_What this task involves_
Repeat every line of the listing below word for word, without changing anything.

_Recorded information_
---*---

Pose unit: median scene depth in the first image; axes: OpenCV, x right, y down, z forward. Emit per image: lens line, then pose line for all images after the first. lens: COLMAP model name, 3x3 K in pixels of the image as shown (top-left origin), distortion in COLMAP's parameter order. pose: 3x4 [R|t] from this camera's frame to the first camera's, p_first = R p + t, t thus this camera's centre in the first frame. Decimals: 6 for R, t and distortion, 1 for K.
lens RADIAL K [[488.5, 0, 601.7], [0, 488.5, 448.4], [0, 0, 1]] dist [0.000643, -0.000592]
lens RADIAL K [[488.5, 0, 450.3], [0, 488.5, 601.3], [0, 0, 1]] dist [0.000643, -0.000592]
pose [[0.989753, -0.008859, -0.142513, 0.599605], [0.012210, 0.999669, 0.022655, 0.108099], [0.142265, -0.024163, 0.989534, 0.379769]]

---*---

_Response to the exercise_
Pose unit: median scene depth in the first image; axes: OpenCV, x right, y down, z forward. Emit per image: lens line, then pose line for all images after the first. lens: COLMAP model name, 3x3 K in pixels of the image as shown (top-left origin), distortion in COLMAP's parameter order. pose: 3x4 [R|t] from this camera's frame to the first camera's, p_first = R p + t, t thus this camera's centre in the first frame. Decimals: 6 for R, t and distortion, 1 for K.
lens RADIAL K [[488.5, 0, 601.7], [0, 488.5, 448.4], [0, 0, 1]] dist [0.000643, -0.000592]
lens RADIAL K [[488.5, 0, 450.3], [0, 488.5, 601.3], [0, 0, 1]] dist [0.000643, -0.000592]
pose [[0.989753, -0.008859, -0.142513, 0.599605], [0.012210, 0.999669, 0.022655, 0.108099], [0.142265, -0.024163, 0.989534, 0.379769]]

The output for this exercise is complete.